━━━ Document section

Sunday, January 19, 2020

Caregiving's Double Whammy

A fellow co-worker who also helps his elderly mother with her health needs once told me about a billboard he saw while driving into Boston.  The advertisement for AARP featured a child with her mother and then that same child as an adult with her elderly mother behind the caption “Roles Change.”  He admitted seeing this made him feel a little sad.  In my opinion, one of the most painful things about being a caregiver for an elderly parent is seeing them suffer.  These once able-bodied people brought us into the world and sacrificed so much to make sure we had good upbringings but now they rely on us for some of their most basic needs.  

As if this wasn't enough, caregiving can also cut us down in another way by seriously stunting our social lives.  My mother doesn't drive anymore so it's up to me to take her to doctors appointments, food shopping, Mass or wherever else she wants to go.  Coupled with my busy work schedule, this leaves very little “me time” beyond decompressing in front of the TV or computer for a while.  I imagine how great it would be to spend those hours hanging out with a girlfriend.  Too bad we can't save all that wasted time for when better days finally arrive.

━━━━━━
━━━ Dataset content

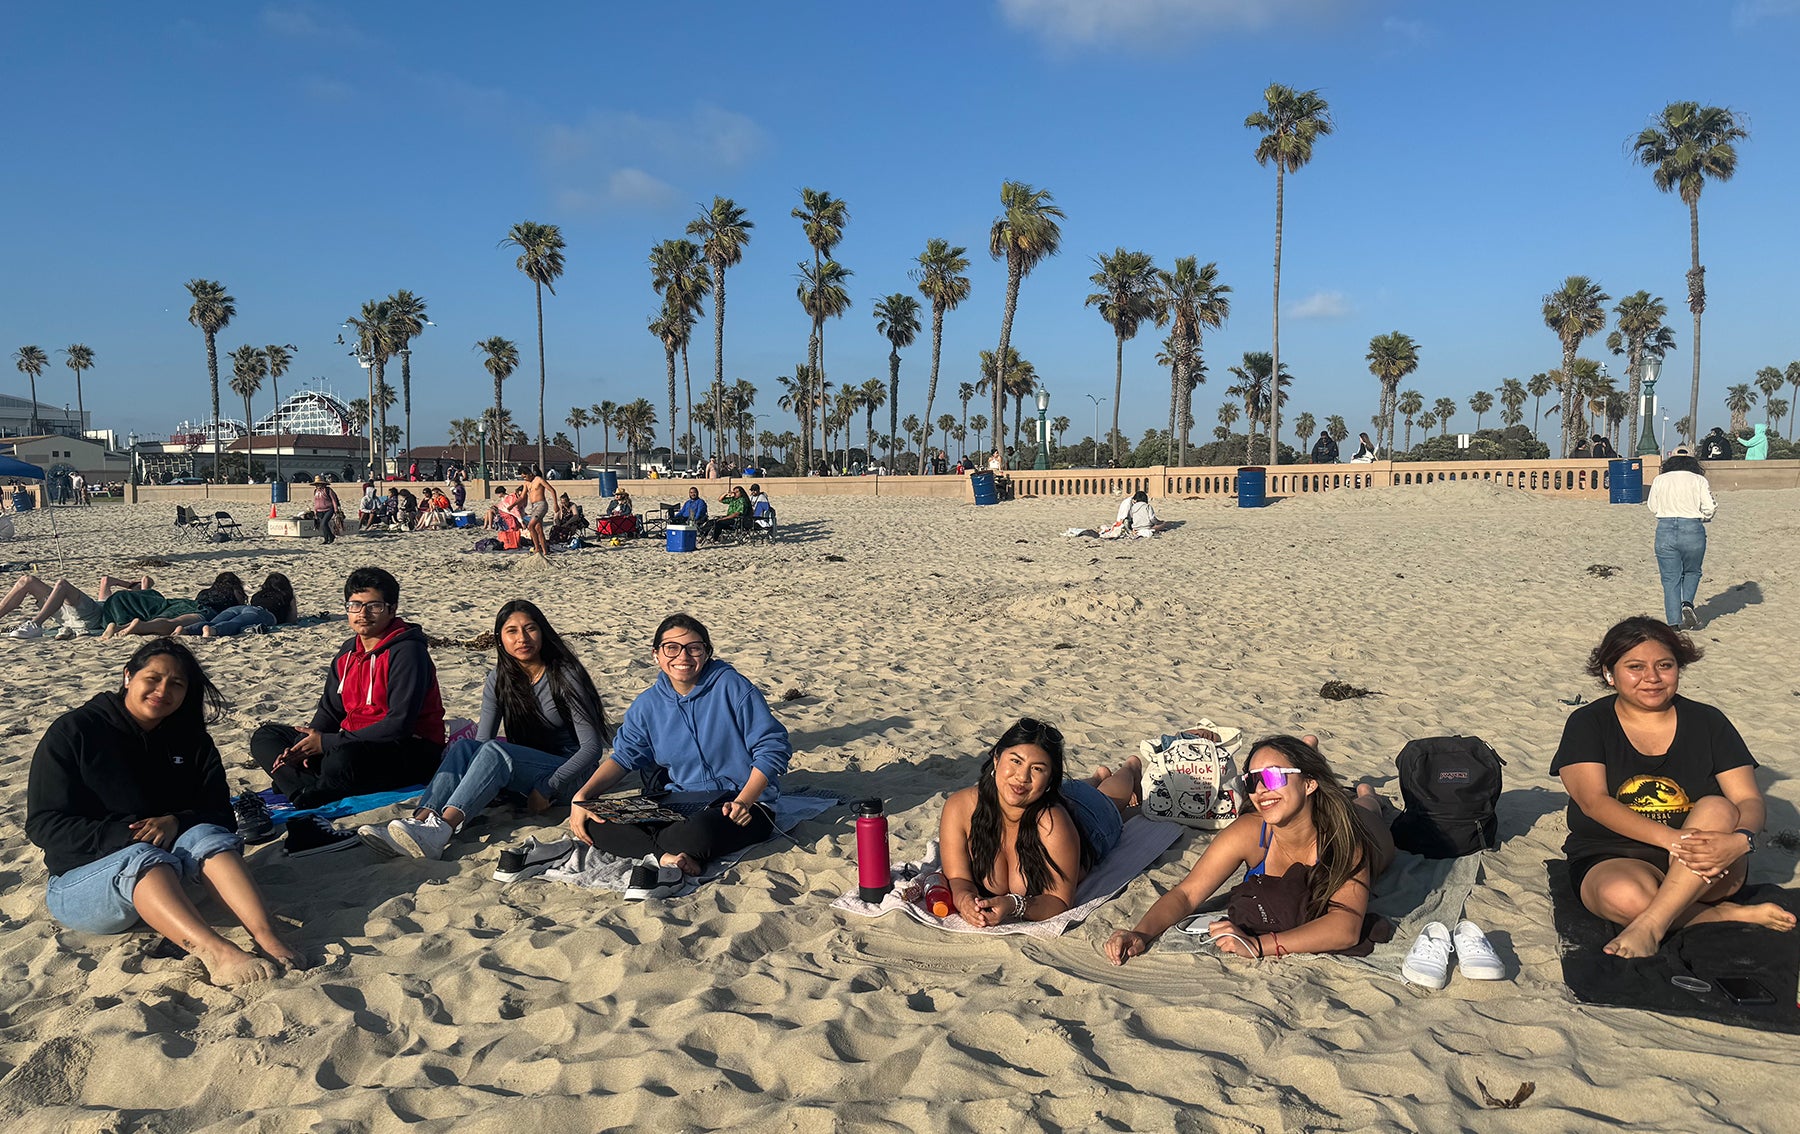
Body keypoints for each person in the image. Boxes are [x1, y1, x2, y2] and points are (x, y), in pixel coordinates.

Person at [25, 638, 305, 985]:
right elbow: (43, 825)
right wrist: (127, 835)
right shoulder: (74, 732)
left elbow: (220, 814)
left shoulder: (192, 740)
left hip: (178, 876)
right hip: (83, 885)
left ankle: (266, 936)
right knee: (143, 856)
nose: (162, 691)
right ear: (128, 676)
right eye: (153, 679)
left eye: (176, 684)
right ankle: (216, 953)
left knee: (207, 836)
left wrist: (176, 822)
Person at [1551, 616, 1794, 958]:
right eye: (1635, 667)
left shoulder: (1708, 721)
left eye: (1664, 665)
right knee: (1625, 898)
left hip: (1707, 861)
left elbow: (1748, 799)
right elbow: (1593, 801)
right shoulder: (1588, 723)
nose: (1652, 677)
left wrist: (1741, 840)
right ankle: (1724, 915)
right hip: (1614, 852)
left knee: (1718, 807)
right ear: (1609, 673)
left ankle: (1651, 925)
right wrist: (1671, 839)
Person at [1105, 735, 1397, 964]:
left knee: (1363, 808)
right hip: (1308, 798)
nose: (1260, 791)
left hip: (1368, 829)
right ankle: (1309, 756)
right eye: (1253, 781)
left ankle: (1367, 793)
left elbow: (1345, 928)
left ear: (1309, 784)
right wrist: (1140, 932)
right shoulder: (1250, 831)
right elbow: (1187, 893)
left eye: (1273, 777)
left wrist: (1257, 945)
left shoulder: (1343, 839)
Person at [362, 600, 612, 859]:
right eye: (512, 631)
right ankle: (421, 821)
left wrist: (547, 786)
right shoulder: (499, 679)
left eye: (530, 629)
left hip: (572, 777)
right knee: (464, 747)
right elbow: (480, 744)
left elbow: (592, 749)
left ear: (543, 632)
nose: (522, 638)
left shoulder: (565, 675)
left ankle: (442, 829)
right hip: (529, 770)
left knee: (495, 751)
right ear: (500, 638)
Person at [565, 614, 790, 876]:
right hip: (682, 799)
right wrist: (582, 796)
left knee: (698, 833)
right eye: (671, 648)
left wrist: (745, 800)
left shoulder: (732, 687)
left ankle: (655, 850)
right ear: (656, 655)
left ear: (706, 653)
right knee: (595, 821)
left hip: (742, 804)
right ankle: (667, 857)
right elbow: (624, 757)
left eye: (694, 648)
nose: (683, 656)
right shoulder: (647, 704)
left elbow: (772, 747)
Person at [249, 566, 446, 808]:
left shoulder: (408, 652)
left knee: (340, 760)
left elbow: (399, 725)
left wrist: (326, 744)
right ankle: (308, 787)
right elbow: (330, 711)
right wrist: (303, 745)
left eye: (374, 606)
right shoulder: (348, 652)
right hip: (349, 739)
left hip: (407, 747)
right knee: (266, 737)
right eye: (355, 605)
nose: (363, 614)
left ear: (392, 609)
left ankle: (302, 789)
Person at [938, 719, 1141, 925]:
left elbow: (1060, 901)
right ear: (997, 759)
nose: (1022, 777)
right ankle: (1098, 776)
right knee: (1071, 789)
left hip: (1090, 820)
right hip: (1051, 794)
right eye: (1016, 761)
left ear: (1049, 778)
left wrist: (1015, 905)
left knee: (1112, 799)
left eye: (1037, 769)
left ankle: (1130, 768)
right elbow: (958, 878)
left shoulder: (1052, 824)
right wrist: (964, 900)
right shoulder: (960, 807)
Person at [1645, 447, 1715, 631]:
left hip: (1665, 528)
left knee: (1670, 578)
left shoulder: (1660, 480)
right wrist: (1704, 516)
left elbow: (1652, 506)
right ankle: (1687, 603)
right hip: (1692, 528)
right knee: (1692, 571)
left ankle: (1674, 623)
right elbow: (1709, 507)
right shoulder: (1699, 480)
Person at [4, 572, 152, 640]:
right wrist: (129, 585)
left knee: (63, 584)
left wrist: (140, 588)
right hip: (66, 613)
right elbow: (106, 580)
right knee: (27, 580)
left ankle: (35, 624)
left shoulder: (138, 599)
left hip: (92, 617)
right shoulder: (109, 598)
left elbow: (147, 580)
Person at [187, 572, 299, 638]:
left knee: (214, 621)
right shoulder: (286, 596)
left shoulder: (258, 595)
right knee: (236, 624)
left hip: (242, 608)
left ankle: (186, 630)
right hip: (262, 613)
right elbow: (292, 619)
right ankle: (213, 631)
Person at [521, 466, 552, 556]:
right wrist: (512, 505)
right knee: (538, 529)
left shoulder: (539, 480)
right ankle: (545, 551)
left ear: (530, 474)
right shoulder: (526, 483)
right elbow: (522, 496)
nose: (524, 479)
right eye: (523, 477)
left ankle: (537, 548)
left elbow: (552, 490)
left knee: (531, 526)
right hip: (533, 506)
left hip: (541, 505)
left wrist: (555, 504)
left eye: (525, 476)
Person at [311, 476, 341, 545]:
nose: (318, 486)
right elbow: (315, 501)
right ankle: (326, 539)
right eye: (317, 484)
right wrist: (315, 510)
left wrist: (336, 509)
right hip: (319, 510)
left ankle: (331, 536)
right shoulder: (315, 491)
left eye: (319, 484)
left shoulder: (328, 490)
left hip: (329, 509)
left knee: (323, 523)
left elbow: (333, 500)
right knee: (323, 525)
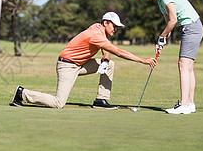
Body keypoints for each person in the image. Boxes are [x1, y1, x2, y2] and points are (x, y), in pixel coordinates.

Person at [11, 12, 157, 109]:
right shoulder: (96, 34)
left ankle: (101, 100)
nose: (116, 29)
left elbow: (106, 50)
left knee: (110, 64)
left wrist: (105, 61)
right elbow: (118, 51)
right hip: (66, 66)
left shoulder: (98, 29)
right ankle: (22, 94)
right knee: (58, 103)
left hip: (79, 65)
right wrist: (143, 60)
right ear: (106, 23)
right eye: (114, 25)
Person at [137, 0, 203, 114]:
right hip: (190, 27)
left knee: (183, 65)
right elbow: (169, 23)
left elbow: (173, 20)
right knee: (188, 67)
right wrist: (161, 42)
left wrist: (161, 36)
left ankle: (184, 104)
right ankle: (190, 104)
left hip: (191, 27)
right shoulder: (160, 1)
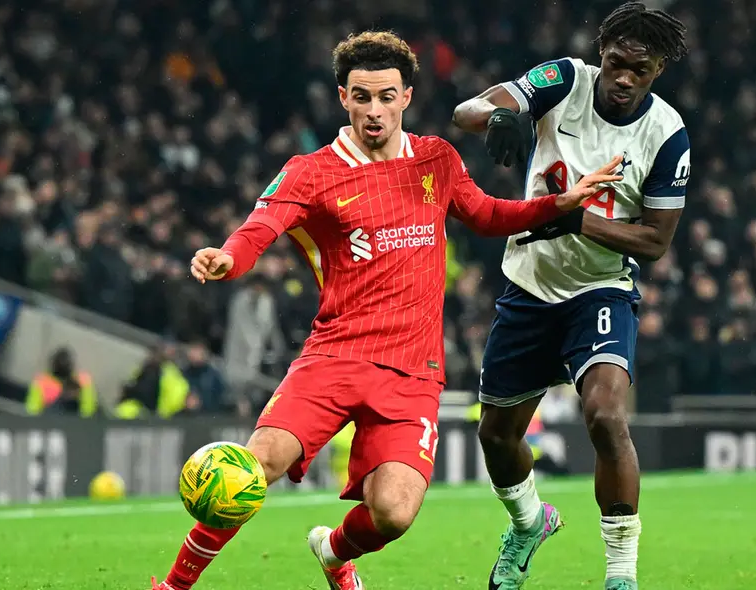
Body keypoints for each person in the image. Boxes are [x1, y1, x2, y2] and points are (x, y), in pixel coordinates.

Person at [151, 30, 623, 590]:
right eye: (361, 97)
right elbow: (261, 227)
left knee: (393, 513)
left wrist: (560, 204)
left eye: (385, 96)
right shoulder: (313, 170)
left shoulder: (436, 159)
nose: (373, 110)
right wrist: (228, 257)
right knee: (251, 470)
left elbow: (489, 215)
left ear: (406, 96)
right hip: (334, 356)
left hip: (411, 372)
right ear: (343, 98)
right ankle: (174, 585)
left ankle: (333, 552)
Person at [451, 3, 691, 589]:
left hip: (600, 288)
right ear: (601, 53)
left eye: (640, 69)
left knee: (606, 416)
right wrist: (498, 118)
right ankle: (530, 524)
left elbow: (655, 242)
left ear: (657, 70)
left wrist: (576, 223)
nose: (625, 78)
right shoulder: (563, 80)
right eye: (616, 63)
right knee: (497, 437)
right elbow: (466, 110)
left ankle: (621, 577)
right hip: (530, 284)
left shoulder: (667, 134)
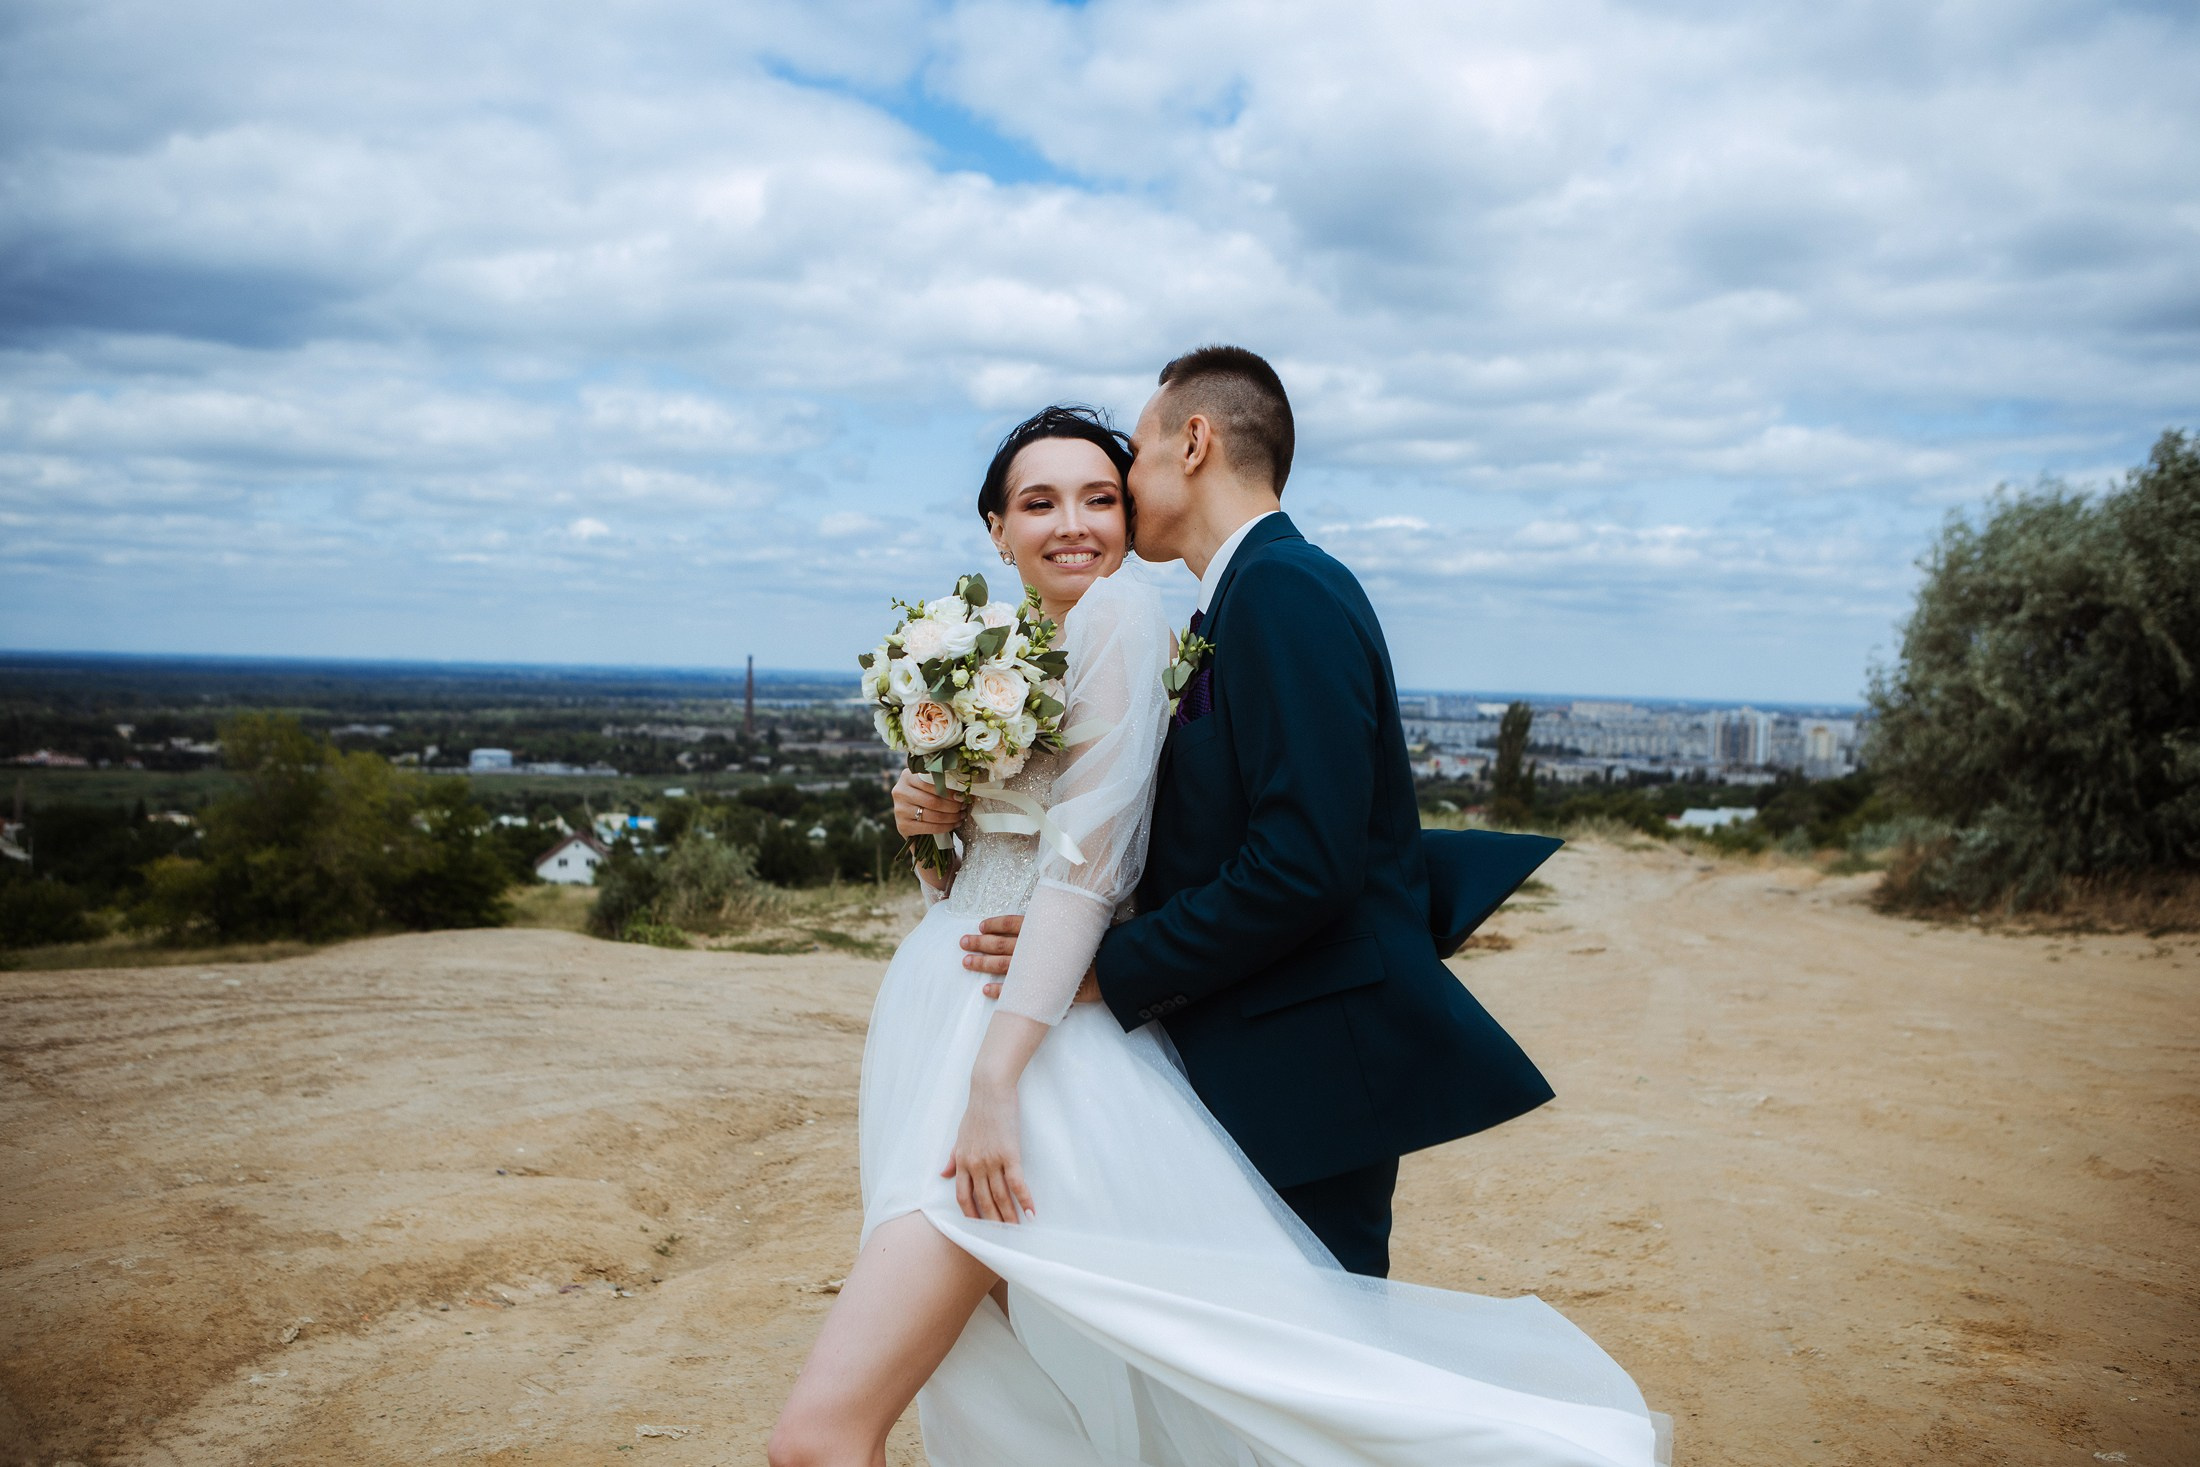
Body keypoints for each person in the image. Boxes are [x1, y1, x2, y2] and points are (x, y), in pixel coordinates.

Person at [769, 386, 1665, 1467]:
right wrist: (932, 820)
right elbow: (1041, 868)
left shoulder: (1221, 603)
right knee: (1160, 1376)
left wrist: (1051, 1024)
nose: (1089, 519)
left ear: (1188, 445)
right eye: (1041, 502)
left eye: (1108, 486)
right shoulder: (1101, 634)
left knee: (1279, 1376)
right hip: (1002, 1011)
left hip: (1068, 1038)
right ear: (993, 531)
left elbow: (1255, 866)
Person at [955, 346, 1556, 1279]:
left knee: (1318, 1355)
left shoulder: (1283, 591)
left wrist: (1110, 964)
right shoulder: (1236, 600)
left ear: (1193, 443)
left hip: (1312, 1056)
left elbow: (1303, 861)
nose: (1127, 484)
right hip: (1265, 1044)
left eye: (1135, 458)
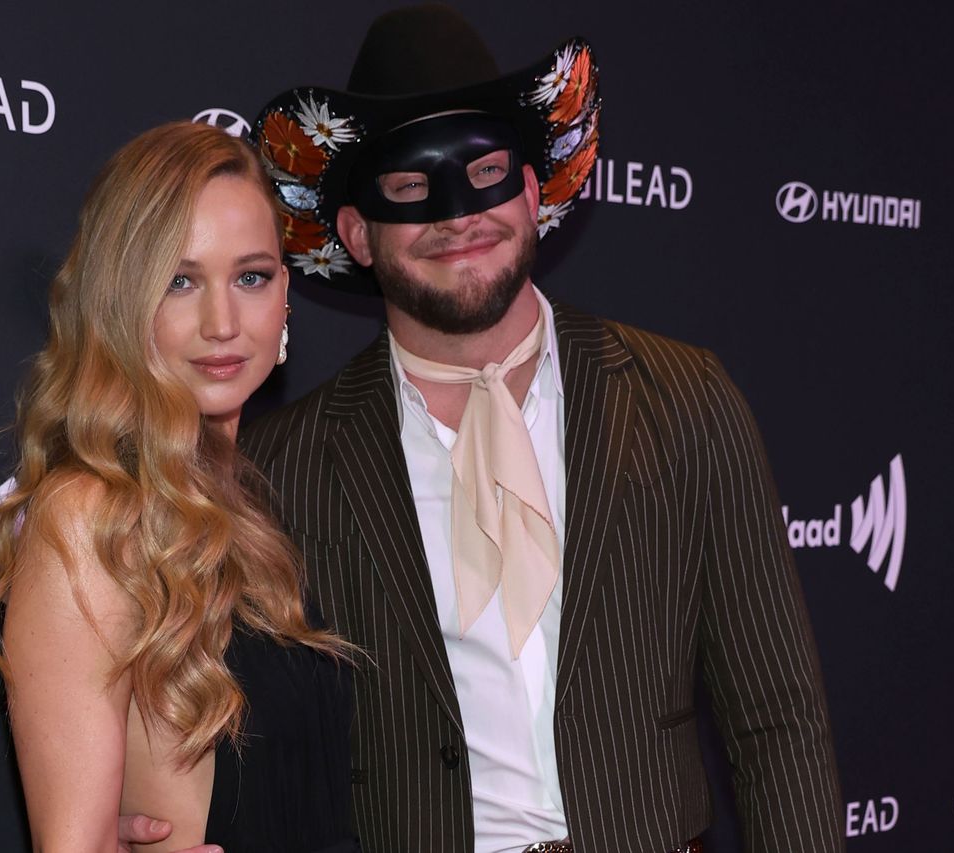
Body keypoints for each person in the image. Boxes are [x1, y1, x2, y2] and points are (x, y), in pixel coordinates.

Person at [232, 6, 841, 853]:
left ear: (531, 191)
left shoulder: (686, 399)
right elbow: (248, 739)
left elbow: (779, 720)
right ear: (356, 233)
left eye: (485, 171)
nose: (456, 215)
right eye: (409, 190)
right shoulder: (280, 466)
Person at [0, 121, 358, 853]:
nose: (222, 322)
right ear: (122, 302)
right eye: (180, 281)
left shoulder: (253, 505)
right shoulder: (90, 515)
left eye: (251, 276)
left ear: (285, 297)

━━━━━━

Actions to take:
1. In the caregiving blog post, list the places or errands the writer names when describing where they take their mother.
2. Proceed with the caregiving blog post from its final sentence, keeping the same personal voice.

Task-by-task outputs:
1. Doctors appointments, food shopping, Mass

2.
When my mother and I go to a restaurant for lunch or dinner there's usually only elderly patrons around so the chances of even seeing a pretty girl are slim to none.  There have even been times when we have gone to a restaurant in the early afternoon after a doctor's appointment and the place is devoid of customers.  Talk about a portrait of isolation with all those empty chairs and tables.

And then there are those many doctors appointments.  I get to see other people (mostly elderly) in waiting rooms who are in various degrees of suffering.  As terrible as all this sounds, I'm glad to make these sacrifices for my mother even though I long for a more balanced life.  In the Bible it's written “My child, help your father in his old age, and do not grieve him as long as he lives; even if his mind fails, be patient with him; because you have all your faculties do not despise him.  For kindness to a father will not be forgotten, and will be credited to you against your sins.”  I'm the only one my mother has to help her out and nothing brings this point home more than when she leans on me when we walk somewhere.

You'd think all of this would be seen as a positive by eligible single women.  Here's a guy who is putting his life on hold to care for a loved one.  He is going above and beyond to make sure family comes first.  If he does all of this for his mother, he will certainly be there for his future wife too.  But I find most women don't think like this at all.  They see a caregiver as a mamma's boy whose life isn't where it should be.  Our sacrifices instill fears that we could wind up paying more attention to our parents than them.  Over the years, there's been only one female around my age who thought my efforts as a caregiver were admirable, but then again, she was just a friend and didn't have to date me!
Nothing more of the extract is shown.